Putin didn’t stop there. In one rather convoluted passage, he came out against same-sex marriage, backed off a bit, and then doubled down:
“And they’re recognizing same-sex marriages,” he said. “That’s fine that they’re adults. They’ve got the right to live their life. And we always, we’re very tolerant about this in Russia. Nobody is trying to enter private lives of people, and we’re not going to do this.”
Well, not quite, but he pressed on: “However, we need to tell them, but look at the scriptures of any religion in the world. Everything is said in there. And one of the things is that family is a union of a man and a woman.”
Among his enemies, Putin charged, “even the sacred texts are subjected to doubt.” Also, watch out, Britain: The “Anglican Church is planning to consider the idea of a gender-neutral God,” Putin mourned. “What can you say here? Millions of people in the West understand that they are being led to spiritual destruction.”
It has become a habit to cast the struggle over Ukraine in Cold War terms. Maybe that’s natural, given Putin’s old job as a KGB agent and his determination to expand Russia’s imperial reach to something closer to the hegemony once enjoyed by the old Soviet Union.
But it’s closer to the truth to see Putin as trying to build a right-wing nationalist international movement (no pun intended). And it’s obvious that his embrace of social and religious traditionalism is aimed at winning over right-wing opinion in the democracies and splitting the traditional right.
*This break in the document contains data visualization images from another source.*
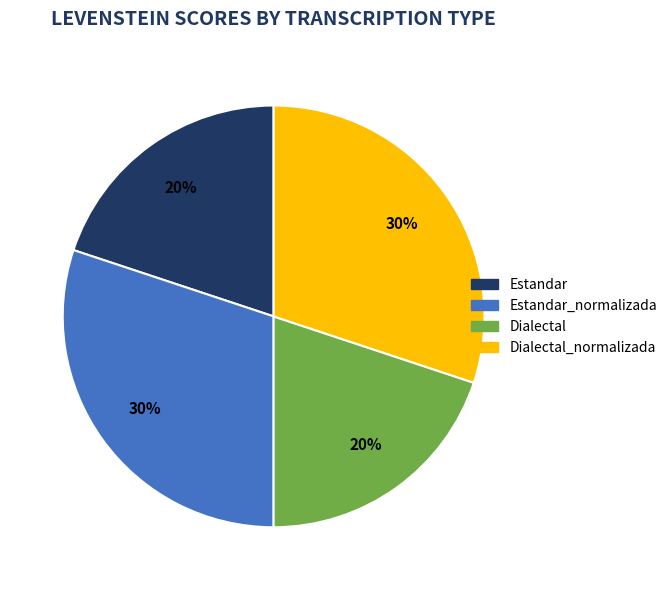

Count the number of slices in the pie.

4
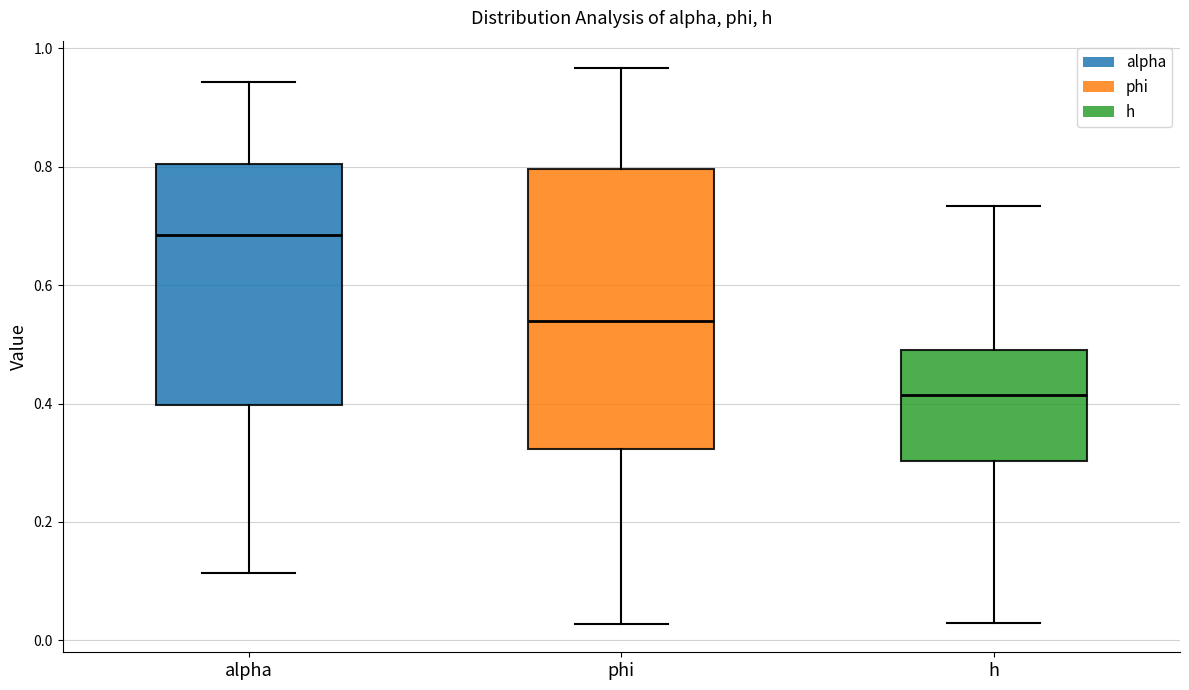

Where does the median line of the box for alpha sit on the y-axis? The values are not printed on the chart, so give them approximately, as read against the axis.

0.68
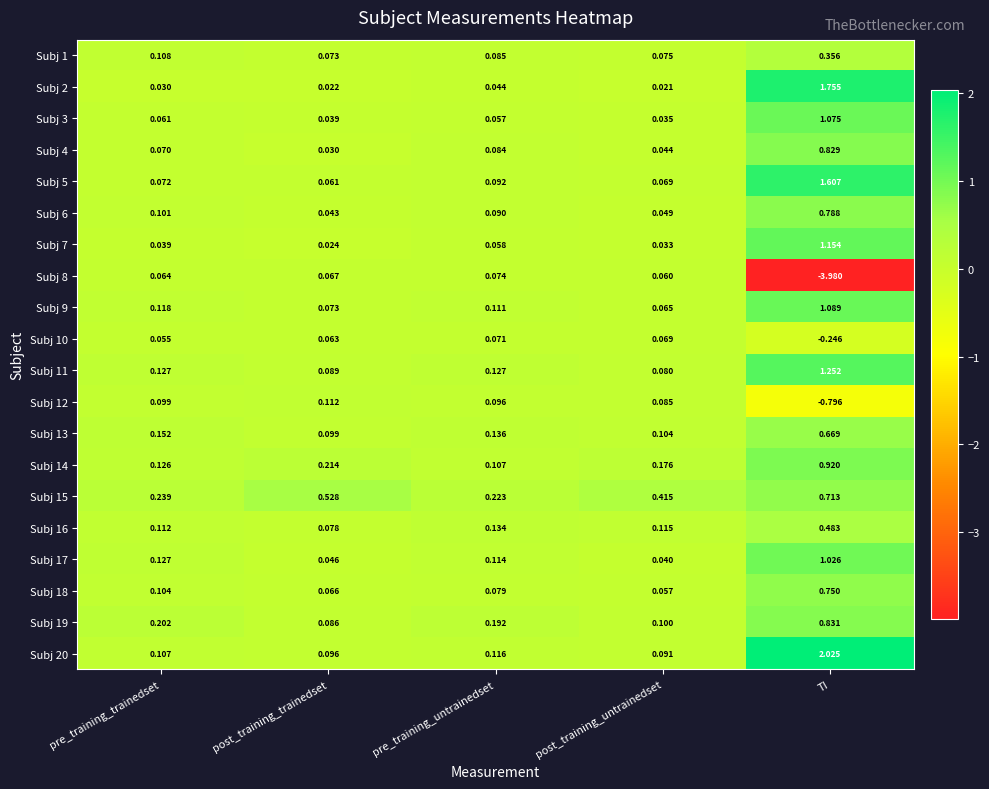

Rank the categories by Subj 5 value from lowest to highest.

post_training_trainedset, post_training_untrainedset, pre_training_trainedset, pre_training_untrainedset, TI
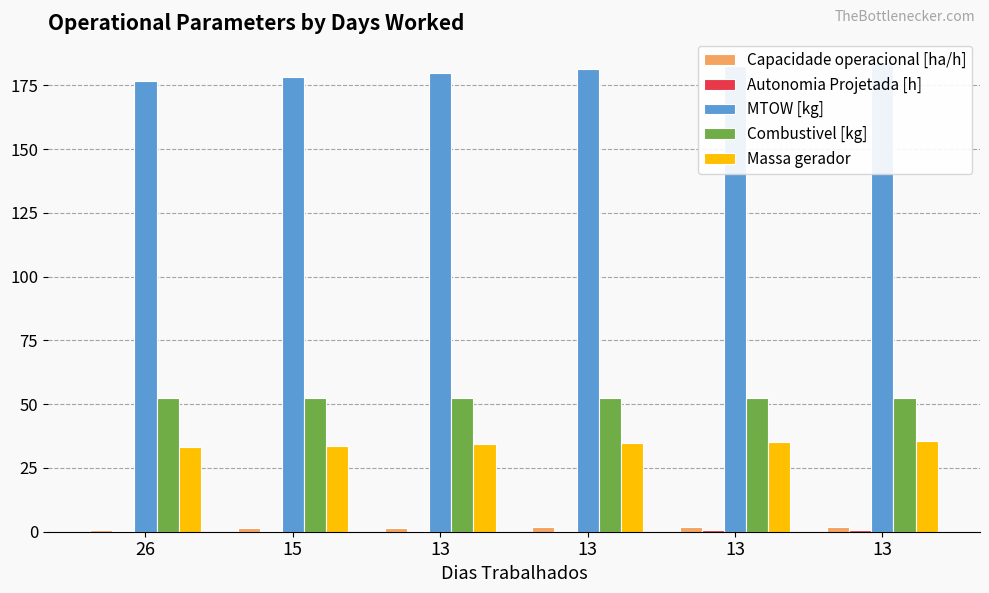

How many bars are there in each group?

5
You don’t have to watch Fox News commentators waxing warm about the Russian president to see that this strategy is working. Opposition to helping Ukraine is growing among rank-and-file Republicans.
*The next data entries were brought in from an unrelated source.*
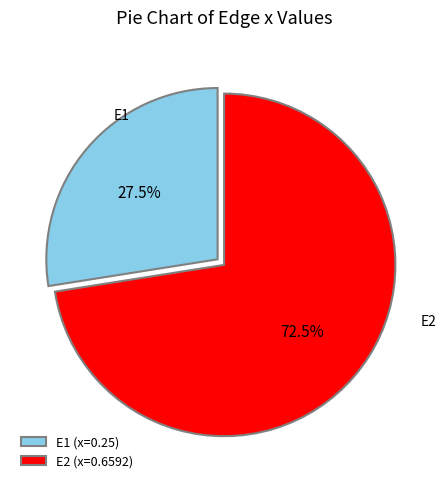

Which has a higher value, E2 (x=0.6592) or E1 (x=0.25)?

E2 (x=0.6592)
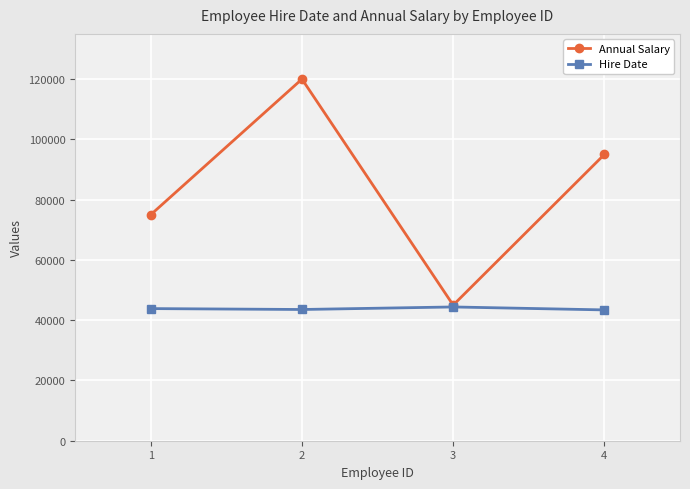

What is the difference between the second highest and minimum values in the Hire Date series?

436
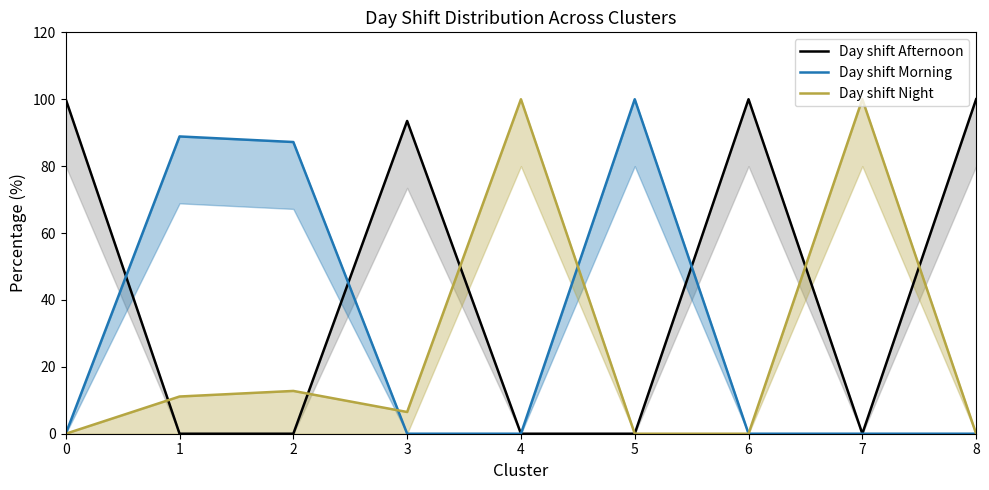

What is the difference between the Day shift Night values at 2 and 1?

1.7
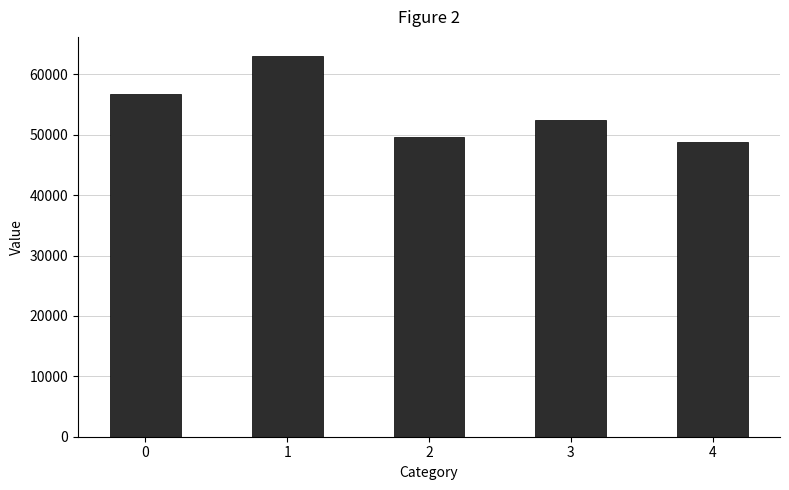

List the labels in order of value, smallest first.

4, 2, 3, 0, 1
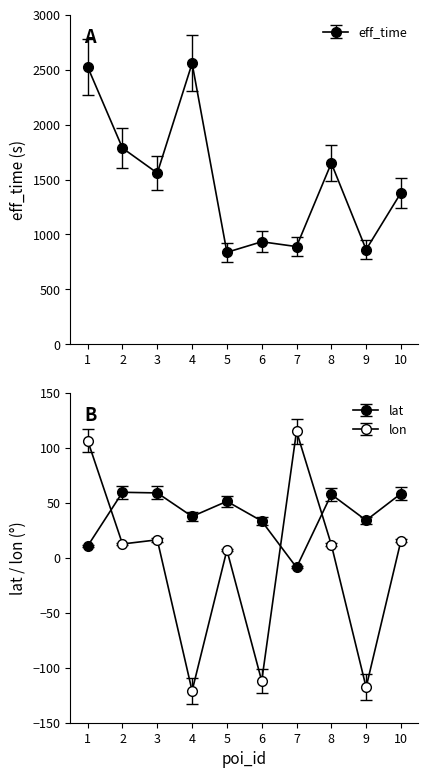

True or false: eff_time and lon cross at least once.

False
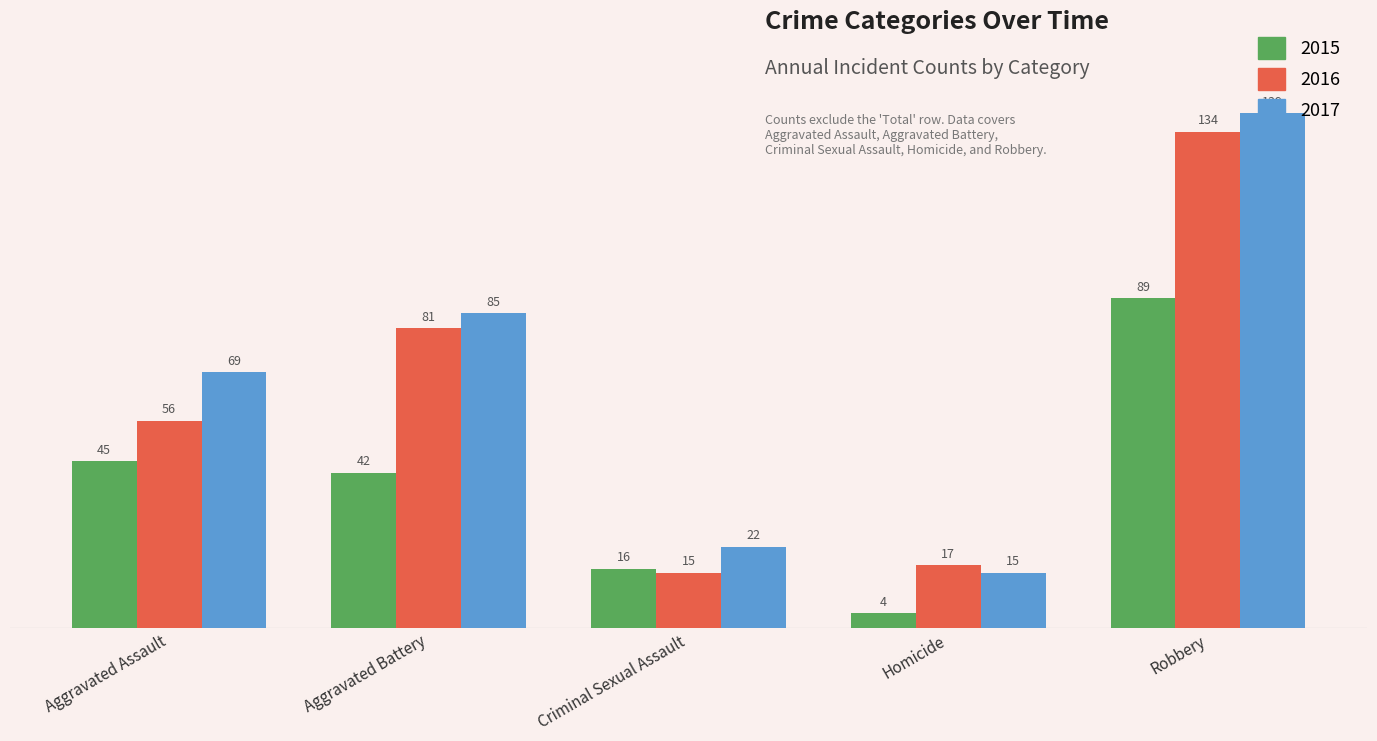

What is the label of the 3rd bar from the right?

Criminal Sexual Assault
A Pew Research survey in January found that 40 percent of Republicans and Republican-leaning independents said that the United States was providing too much help to Ukraine, up from 32 percent in the fall and 9 percent last March. A Jan. 27-Feb. 1 Washington Post/ABC News pollfound 50 percent of Republicans saying that the United States was doing too much to support Ukraine, up from 18 percent in April. . . .
The much larger problem is for U.S. foreign policy. For the medium term, enough Republicans share Biden’s view of the Russian threat and Ukraine’s heroism to maintain assistance to the war effort.
But Putin is very shrewd about opinion on the right end of politics — in the United States and in Western Europe, too. He is counting on a backlash against social liberalism and the idea of a “gender-neutral” God to rustle up support for ungodly aggression.